Rick Hahn said he has an "open mind" and doesn't want to "cut off any avenues" in his search to replace Renteria, but the White Sox's general manager sure sounded like the field has already been severely narrowed.
"Ultimately, I think the best candidate, or the ideal candidate, is going to be someone who has experience with a championship organization in recent years," Hahn said. "Recent October experience with a championship organization would be ideal."
Hello, AJ Hinch. And possibly, Alex Cora.
Those are the two realistic managerial contenders Sox fans should be paying attention to -- especially Hinch. There is a catch, of course.
Hinch and Cora are both suspended until the end of the World Series for their roles in the 2017-18 Astros sign-stealing scandal.

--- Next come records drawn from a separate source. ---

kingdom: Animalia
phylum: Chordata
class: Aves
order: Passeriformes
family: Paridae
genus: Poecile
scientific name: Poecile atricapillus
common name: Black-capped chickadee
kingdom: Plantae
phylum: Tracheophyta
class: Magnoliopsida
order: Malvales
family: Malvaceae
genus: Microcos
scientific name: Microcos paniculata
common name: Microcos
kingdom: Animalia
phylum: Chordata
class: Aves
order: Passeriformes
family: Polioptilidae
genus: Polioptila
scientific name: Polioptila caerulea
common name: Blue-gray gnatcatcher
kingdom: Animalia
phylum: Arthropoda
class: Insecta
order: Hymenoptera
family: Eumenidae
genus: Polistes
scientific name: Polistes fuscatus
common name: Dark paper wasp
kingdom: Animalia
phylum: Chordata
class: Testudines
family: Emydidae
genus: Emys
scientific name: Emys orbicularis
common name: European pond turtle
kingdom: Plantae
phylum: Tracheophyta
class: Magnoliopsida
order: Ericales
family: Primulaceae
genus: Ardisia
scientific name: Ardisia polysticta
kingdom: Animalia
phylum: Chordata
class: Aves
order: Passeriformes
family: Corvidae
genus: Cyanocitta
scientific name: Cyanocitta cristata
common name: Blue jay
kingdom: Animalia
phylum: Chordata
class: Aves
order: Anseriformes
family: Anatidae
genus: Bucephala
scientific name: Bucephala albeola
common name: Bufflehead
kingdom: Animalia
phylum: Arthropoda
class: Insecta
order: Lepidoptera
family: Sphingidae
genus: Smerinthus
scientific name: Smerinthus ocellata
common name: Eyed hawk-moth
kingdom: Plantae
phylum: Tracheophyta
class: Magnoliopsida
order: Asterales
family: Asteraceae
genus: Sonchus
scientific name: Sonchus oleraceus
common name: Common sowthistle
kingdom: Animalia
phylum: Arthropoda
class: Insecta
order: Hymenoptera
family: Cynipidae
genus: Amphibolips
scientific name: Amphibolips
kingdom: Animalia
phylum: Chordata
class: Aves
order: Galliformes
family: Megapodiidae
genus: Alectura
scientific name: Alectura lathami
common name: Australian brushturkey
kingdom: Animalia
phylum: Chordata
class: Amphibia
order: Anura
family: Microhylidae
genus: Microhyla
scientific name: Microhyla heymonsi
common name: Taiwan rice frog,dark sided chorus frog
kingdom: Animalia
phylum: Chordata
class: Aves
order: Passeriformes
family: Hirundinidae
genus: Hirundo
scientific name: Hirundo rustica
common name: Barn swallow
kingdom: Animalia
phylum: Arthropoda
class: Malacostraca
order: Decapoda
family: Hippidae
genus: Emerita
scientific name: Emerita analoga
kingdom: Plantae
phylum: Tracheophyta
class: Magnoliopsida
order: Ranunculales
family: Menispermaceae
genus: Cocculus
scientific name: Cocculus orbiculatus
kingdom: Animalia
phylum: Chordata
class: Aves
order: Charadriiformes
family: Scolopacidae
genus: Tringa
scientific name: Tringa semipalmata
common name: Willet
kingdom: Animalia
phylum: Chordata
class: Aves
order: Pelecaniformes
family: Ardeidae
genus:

Hinch won the World Series as Houston's manager in '17 and was fired by the Astros on Jan. 13. Cora, his bench coach that year, moved on to manage the Red Sox and won the World Series in 2018.
Boston was accused of cheating with Cora in the dugout that year, stealing signs via a video replay monitor. He was fired a day after Hinch.
Cheating has long been part of major-league baseball, and Hahn was specifically asked about the Astros at SoxFest last January.
"Look, the situation is obviously unfortunate," he said. "Every team is motivated to do everything in their powers, to do everything they can to win. Traditionally, doing that based upon your your wit or insight or intellect has certainly been acceptable and is what we encourage our guys to do.
"When you cross that line into forbidden activity, that's obviously a different story and we certainly need to commend the commissioner's office for the thoroughness of their investigation and swiftness with which they acted."
Hinch paid a heavy price for Houston's actions, but he was remorseful and moved to tears during an interview on MLB Network shortly after losing his job.
"I regret so much about that and it's so complicated and so deep and there are parts that are hard to talk about, but taking responsibility as the manager … it happened on my watch," Hinch said. "I'm not proud of that. I'll never be proud of it. I didn't like it. But I have to own it because I was in a leadership position."
It's up to the White Sox to decide if Hinch deserves to lead an up-and-coming team.
A Stanford graduate, he was a major-league catcher for seven seasons before becoming the youngest manager (34) in the majors for the Diamondbacks in 2009.
Hinch, 46, stayed in Arizona for two years before moving to Houston, where he was 481-329 over five seasons with a World Series championship and three other trips to the playoffs.
The Tigers are looking for a new manager and are interested in Hinch, but he would likely see the Sox as a much better fit.
"I think, quite frankly, that we should be viewed as a very desirable landing spot for potential managers," Hahn said. "We're a team that not only gets to play in Chicago and have tremendous support, we're a team that's poised to potentially go on an extended run here."